Work instructions >> Continue the court account of the Bryars–Hadley feud in Baldwin County, starting right after its last sentence.

Given text >>
The Bryars - Hadley Feud in Baldwin County

 

From the Court Documents:

Supreme Court: Hadley v. The State. From the Circuit Court of Baldwin. Tried before the Hon. H. T. Toulmin.

The defendants in this case, James Hadley and James M. Hadley, were jointly indicted and tried, together with Jesse Hadley, Thomas Stewart, and Howell Pitcher, for the murder of Green B. Bryars; pleaded not guilty to the indictment; were convicted of murder in the second degree, and sentenced to imprisonment in the penitentiary for the term of ten years, while a verdict of not guilty was returned as to the other defendents. The circumstances attending the homicide, as disclosed by the evidence adduced on the trial, are thus stated in the bill of exceptions: There was evidence tending to show, on the part of the State, that the parties lived about seven miles apart in the northern part of Baldwin county, and were stock-raisers; that on the Saturday before the killing they (that is, James Hadley, James M. Hadley, Jesse Hadley, and Green B. Bryars) were together at the house of said Green B. Bryars, and were friendly, and parted friendly, to meet again on Monday morning, and to go to a fork two or three miles from the house to drive out some sheep belonging to Hadley, and separate them from the sheep of said Bryars.

On Monday morning, all five defendants came to the fence of one of Bryars's lots, which was near the road leading from, and about one hundred yards from his house. All of them were mounted except one, and all armed with guns, and were first outside of the fence, opposite said Green B. Bryars, who stood by his plow, just inside of his lot, where he had been plowing before the defendants came up. Larry Bryars, one of his sons, had been to the house for water, and had just returned to his father, whom he had been helping to plow, as the defendants came up, and was standing outside of the fence, a few steps from his father. Wiley J. Bryars, another son, came from the house towards the place where his father and the defendents were; and when he came within about thirty steps of them, the deceased had left his plow, and got over the fence, and walked a few steps in the direction of the house, when he called out, 'Boys, come here."

Information provided >>

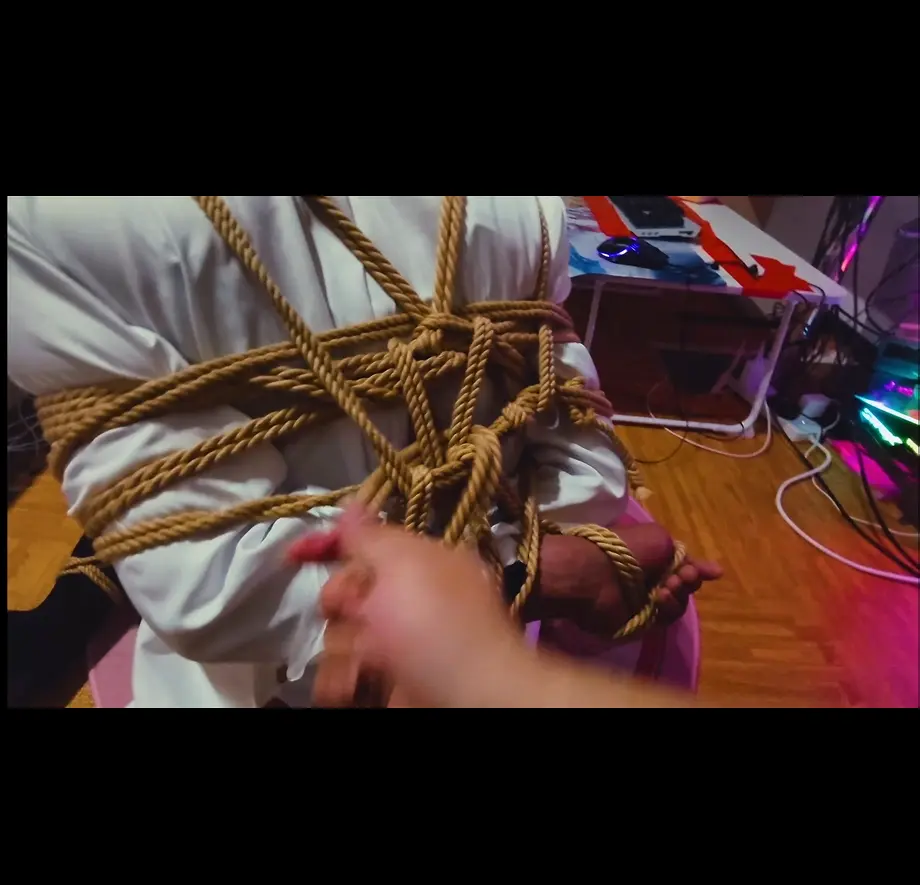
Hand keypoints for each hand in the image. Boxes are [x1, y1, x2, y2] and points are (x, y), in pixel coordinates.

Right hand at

Task result >>
This call attracted the attention of John and Joseph Bryars, who were at the house, and of his wife and daughter, Mrs. Elizabeth Bryars and Bettie Bryars, who were in the yard, near the gate. Immediately on the deceased calling for his boys, the defendants dismounted from their horses, and James Hadley, being about five steps from the deceased, leveled his gun at the deceased, and shot him with both barrels. The deceased fell instantly; and about the same time, James M. Hadley shot him with one barrel of his gun, and then shot the other barrel at Larry, who stood near his father; from which shot Larry fell. About the same time, all of the other defendants pointed their guns in the direction of Larry and Wiley, who were in the same direction from the defendants, and fired; Larry being then down on the ground, and Wiley going towards the house. Wiley was shot in the back and the thigh and head. The deceased, Green B. Bryars, Larry, and Wiley, were dressed in their working clothes, were in their shirt-sleeves, and had no arms or weapons of any sort.

The evidence tended to show that the deceased, at the time he was shot, had in his left hand a small stick, about two feet long, and an inch and a half in dameter. Very soon after this shooting, Joseph Bryars started from the house, with his gun, and reached within about fifty yards of the defendants, when he was shot in the head, and killed; and the evidence tended to show that he did not fire his gun. John Bryars was advancing a short distance behind Joseph, with two guns, and he received a shot in the arm. He immediately returned the fire, discharging both barrels of his gun, and turned to get the other gun, which he had put down, when he received a second shot in the foot.

Green B. Bryars, Larry Bryars, and Joseph Bryars were all killed, and Wiley and John wounded, in a few moments of time, and with a short time, not exceeding ten minutes, after the devendants arrived there. The defendants remounted their horses, and left in the direction whence they came; and the evidence tended to show that they went towards the house of James Hadley, and from there to the woods. One Renfro testified, on the part of the State, that the defendant Pitcher was in his employ, getting timber, and came by his camp about sunrise on the morning of the killing, and told him that he was going to fight a duel with old man Bryars that morning and would be back to his work about twelve o'clock that day; that said Pitcher then left his camp, with a gun, and went in the direction of Bryars's house, which was two or three miles distant. The killing took place about eight o'clock in the morning.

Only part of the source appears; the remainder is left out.